A contrario, s'il se révèle un peu trop serré, il vous fait cadeau de beaucoup trop de fold equity. Et votre intérêt est alors de faire tapis avec le maximum de mains possible. En restant toutefois rentable par rapport à la fold equity disponible.

Et quand il s'agit de payer, faites l'effort de réfléchir au hand range avec lequel votre adversaire a pu faire tapis. Ne prenez pas de décision sur la simple valeur apparente de votre main. A7o peut être un « monstre ». Ou une poubelle. Q9o, une merguez… ou un call gagnant. A vous d'adapter votre range de call en fonction de ce que vous pensez de votre adversaire. Même si la plupart des joueurs est assez stéréotypé, ce n'est pas un exercice facile ; cela nécessite pas mal de pratique. Et de nombreuses erreurs avant d'y arriver. Mais, croyez-moi, ça en vaut largement la peine !

Essayez de visualiser ce genre de situation comme une ceinture… que vous devez régler de façon qu'elle n'aille pas à votre adversaire. Un petit cran en moins pour ceux qui souffrent d'embonpoint. Un petit cran trop lâche pour le filiforme. Ou pour qu'elle vous aille le mieux possible…
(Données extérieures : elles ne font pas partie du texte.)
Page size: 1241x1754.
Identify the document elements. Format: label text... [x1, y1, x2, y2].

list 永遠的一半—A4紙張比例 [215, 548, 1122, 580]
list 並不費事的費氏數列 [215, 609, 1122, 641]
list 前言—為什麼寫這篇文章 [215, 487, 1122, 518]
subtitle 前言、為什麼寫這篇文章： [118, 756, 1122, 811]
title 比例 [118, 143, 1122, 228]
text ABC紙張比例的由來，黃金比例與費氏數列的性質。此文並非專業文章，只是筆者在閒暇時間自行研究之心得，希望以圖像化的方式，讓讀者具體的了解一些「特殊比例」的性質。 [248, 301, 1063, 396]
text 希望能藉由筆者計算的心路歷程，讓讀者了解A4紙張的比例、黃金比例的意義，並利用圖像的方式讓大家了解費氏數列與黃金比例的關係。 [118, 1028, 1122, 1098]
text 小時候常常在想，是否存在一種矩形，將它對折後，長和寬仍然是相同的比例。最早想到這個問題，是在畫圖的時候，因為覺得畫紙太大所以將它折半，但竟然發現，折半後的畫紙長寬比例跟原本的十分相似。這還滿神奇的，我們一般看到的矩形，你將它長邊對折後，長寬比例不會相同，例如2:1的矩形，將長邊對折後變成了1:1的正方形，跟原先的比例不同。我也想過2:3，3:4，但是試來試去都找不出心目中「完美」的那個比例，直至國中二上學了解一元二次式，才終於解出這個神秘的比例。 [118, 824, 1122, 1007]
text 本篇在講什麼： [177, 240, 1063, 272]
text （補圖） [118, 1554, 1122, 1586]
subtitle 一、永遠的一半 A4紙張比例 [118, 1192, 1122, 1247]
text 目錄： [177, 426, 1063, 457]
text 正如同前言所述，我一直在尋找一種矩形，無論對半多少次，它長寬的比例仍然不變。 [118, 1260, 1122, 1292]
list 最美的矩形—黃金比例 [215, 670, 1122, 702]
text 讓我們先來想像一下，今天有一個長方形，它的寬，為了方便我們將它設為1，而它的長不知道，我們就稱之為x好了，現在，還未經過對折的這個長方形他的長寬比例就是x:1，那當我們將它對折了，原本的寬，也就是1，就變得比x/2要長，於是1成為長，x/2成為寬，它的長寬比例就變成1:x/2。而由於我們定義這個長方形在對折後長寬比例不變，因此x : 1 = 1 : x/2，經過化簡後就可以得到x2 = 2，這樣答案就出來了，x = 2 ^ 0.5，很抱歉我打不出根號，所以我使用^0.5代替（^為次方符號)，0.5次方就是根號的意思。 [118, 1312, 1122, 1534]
Les chiffres ne naissent pas par hasard

On voit souvent des joueurs débattre entre une approche mathématique ou psychologique du poker. Si vous avez suivi mes trois dernières chroniques (félicitation!), vous avez pu constater que tous les calculs s'appuient sur la détermination d'un hand range. Avec quoi il raise? Avec quoi il surelance? Avec quoi il paie? On peut certes répondre à ce genre de question en consultant son tracker. Mais il ne s'agit alors que d'une information brute. Et dont la qualité est extrêmement dépendante du nombre de main jouées contre ce joueur. Sans compter que, même sur un très grand nombre de mains, cela ne vous dira jamais si, aujourd'hui, votre adversaire est complètement en tilt. Ou ivre mort…

Même si vous cherchez à déterminer une hand range en termes mathématiques (10%, 15%, 25%...), vous devez tenir compte de la situation.

Si votre adversaire vient de doubler son tapis, il est peu probable qu'il joue de la même façon que si, au contraire, il vient de perdre une grosse part de son tapis sur un badbeat (et donc, dans notre exemple, qu'il fasse tapis ou paie avec le même hand range).

De même, même des joueurs très médiocres vont agir différemment selon que vous avez joué beaucoup de mains les quinze dernières minutes ou vous êtes illustré par votre capacité à vous coucher. Si vous l'avez empêché de limper sa SB l'orbite précédente, croyez-vous qu'il fasse tapis avec les mêmes mains que si vous l'avez laissé faire trois fois de suite ? Et, si vous connaissez un peu votre adversaire, comment réagit-il quand, par exemple, il se retrouve shortstack ? Certains joueurs très serrés peuvent devenir de vrais maniaques quand ils ont moins de 10 (ou 15) blindes. Et d'autres, généralement agressifs, peuvent au contraire resserrer leur jeu à l'extrême.

Tous ces facteurs psychologiques, situationnels, humains sont à prendre en compte quand vous devez déterminer un hand range. Opposer mathématique et psychologie est pour moi une erreur. Une bonne compréhension des joueurs, des situations, peut vous amener à trouver de la valeur mathématique là où on ne s'y attend pas. Ou l'inverse. Les deux coexistent en permanence, se nourrissant et s'enrichissant l'un l'autre. Et le meilleur joueur sera toujours celui qui parvient le mieux à exploiter l'un comme l'autre.